3. Find Usability Issues With Heatmaps
Heatmaps assess audience behavior as your readers scroll up and down a webpage. They monitor a webpage by inserting scripts in the code and providing a visual report that shows which elements get the most clicks.
For example, with a heatmap, you can spot areas on your page where you’re losing most of your visitors. Observe what features at that part of the page may be causing the disconnect.
- Is it that the image isn’t loading?
- Is the page shifting at this point, increasing the page instability score (CLS), to your detriment?
- Is the CTA irrelevant or leading to an irrelevant page?
- Is the link or the button not responding, which may be the source of poor FID?
Whatever is the reason, heatmaps help you figure it out and gauge the improvements. You can use Crazy Egg to run a heatmap.
4. Reduce Redirects
Redirects are tricky. On the one hand, they lead users to the correct pages. On the other hand, the process of directing users from one page to the other can slow down your webpages.
Because pages with Good LCP must load with the first 2.5 seconds, too many redirects and making your visitors wait isn’t a good look for your page experience. For example, if you’ve got a mobile redirect pattern that looks like:
"website1.com -> www.website2.com -> m.website3.com -> m.website4.com/contactus,"

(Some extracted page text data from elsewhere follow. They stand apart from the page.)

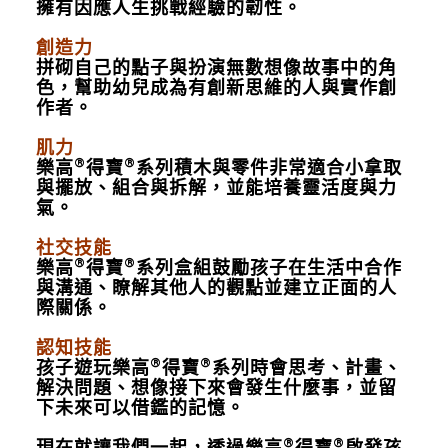
擁有因應人生挑戰經驗的韌性。
創造力
拼砌自己的點子與扮演無數想像故事中的角
色，幫助幼兒成為有創新思維的人與實作創
作者。
肌力
®
®
樂高
得寶
系列積木與零件非常適合小拿取
與擺放、組合與拆解，並能培養靈活度與力
氣。
社交技能
®
®
樂高
得寶
系列盒組鼓勵孩子在生活中合作
與溝通、瞭解其他人的觀點並建立正面的人
際關係。
認知技能
®
®
孩子遊玩樂高
得寶
系列時會思考、計畫、
解決問題、想像接下來會發生什麼事，並留
下未來可以借鑑的記憶。
®
®
現在就讓我們一起，透過樂高
得寶
啟發孩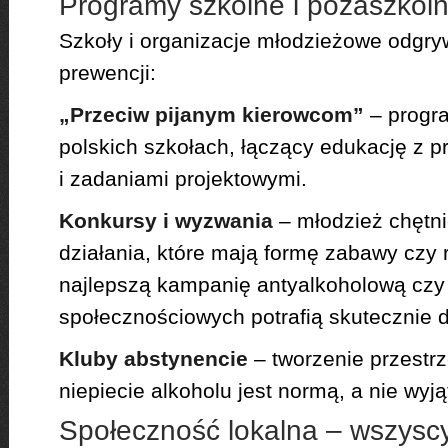
Programy szkolne i pozaszkol
Szkoły i organizacje młodzieżowe odgry
prewencji:
„Przeciw pijanym kierowcom”
– progra
polskich szkołach, łączący edukację z 
i zadaniami projektowymi.
Konkursy i wyzwania
– młodzież chętni
działania, które mają formę zabawy czy 
najlepszą kampanię antyalkoholową czy
społecznościowych potrafią skutecznie d
Kluby abstynencie
– tworzenie przestrz
niepiecie alkoholu jest normą, a nie wyją
Społeczność lokalna – wszysc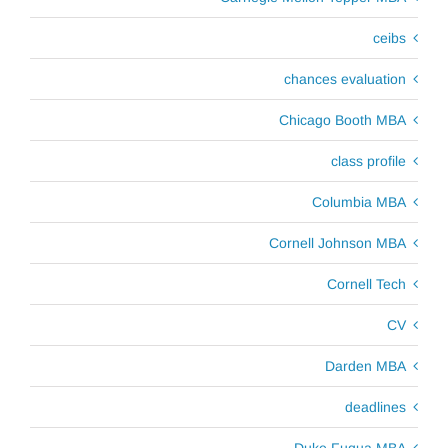
ceibs
chances evaluation
Chicago Booth MBA
class profile
Columbia MBA
Cornell Johnson MBA
Cornell Tech
CV
Darden MBA
deadlines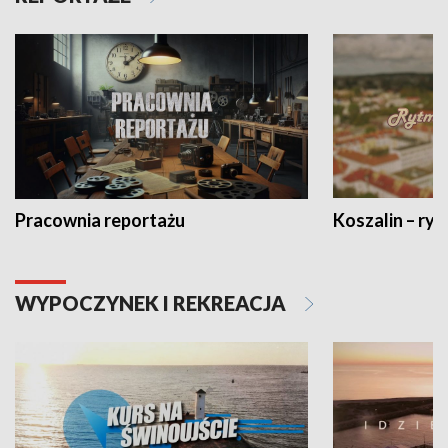
Pracownia reportażu
Koszalin – ryt
WYPOCZYNEK I REKREACJA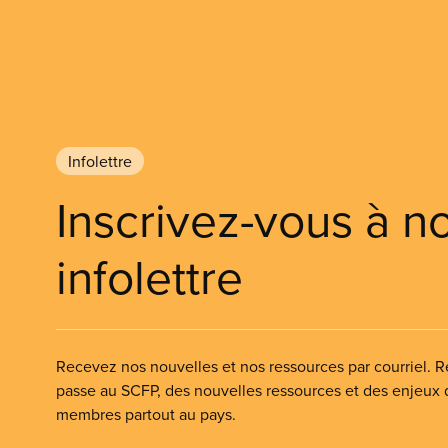
Infolettre
Inscrivez-vous à n
infolettre
Recevez nos nouvelles et nos ressources par courriel. Re
passe au SCFP, des nouvelles ressources et des enjeux
membres partout au pays.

Every additional redirect will make the page load slower and shoo your customers away. Use fewer redirects and keep your users on your website. Here’s how you can keep your redirects at a minimum.
- Avoid unnecessary redirects. Always assign a well thought-off, easy-to-read URL and resist changing it once published.
- If you must add a redirect, make sure the final page is only one redirect away.
- Apply appropriate redirects for every situation. For example, if you’ve deleted a page, add 410 redirect to tell the search engine that the page is gone forever, so it shouldn’t try to serve it anymore. You can do so easily through Yoast.
5. Make Sure The Content Is Super Relevant
Content relevance means how well the content on your website answers your visitors’ search queries. The more relevant your website content is, the more a user will spend time reading it. That’s called dwell time, a strong ranking factor!
Similarly, if your content is engaging, readers will interact with it instead of bouncing back to the SERP, which is one of the factors Google uses to gauge page experience.
So, how do you make your content super relevant?
- Understand the search intent of your target keywords and fulfill it.
- Use the main keyword in the title, preferably toward the beginning.
- Make sure the meta description uses keyword variation and promises search intent fulfillment.
- Use keyword variations in some subheadings and in the text where it makes sense.
- Use keyword variations and relevant words and phrases in the Alt Text for some images.
- Add keyword variations in image and video titles and captions.
If you will place relevant keywords and key phrases in all the appropriate places mentioned above, the users will know that your content is relevant to what they were looking for. Then they will be more motivated to read under the headings.
6. Use Simple Words And Sentences
Contrary to what many people may think, people are more drawn to simple content. When people search on the internet, they are mostly looking for answers to their queries or something interesting to spend their spare time. What they aren’t looking for are superfluous words and complex jargon.
But why do people find short and simple words and sentences easier to read?
- Super simple content is enjoyable to read. Short, easy-to-read sentences improve the readability of your content. It lets the ideas flow naturally and can make your website a favorite of your visitors.
- Humans have the worst short-term memory (15-30 seconds). Even goldfish have better short-term memory than us. Simple words allow people to remember the content instead of getting stuck with the words.
- The human brain likes shortcuts, which explains the overwhelming popularity of videos and articles about hacks. Readers prefer actionable content and don’t care for flowery vocabulary. The simpler the sentences, the better!
The impact of Google Page Experience is likely to be a deciding factor in filtering out low-quality websites just like Google’s previous updates EAT and YMYL discouraged low-quality content. So, while your website’s technical team is doing everything it can to bring Core Web Vitals within the acceptable range, you should really comb through your content to bring your A-game as the updates come into effect.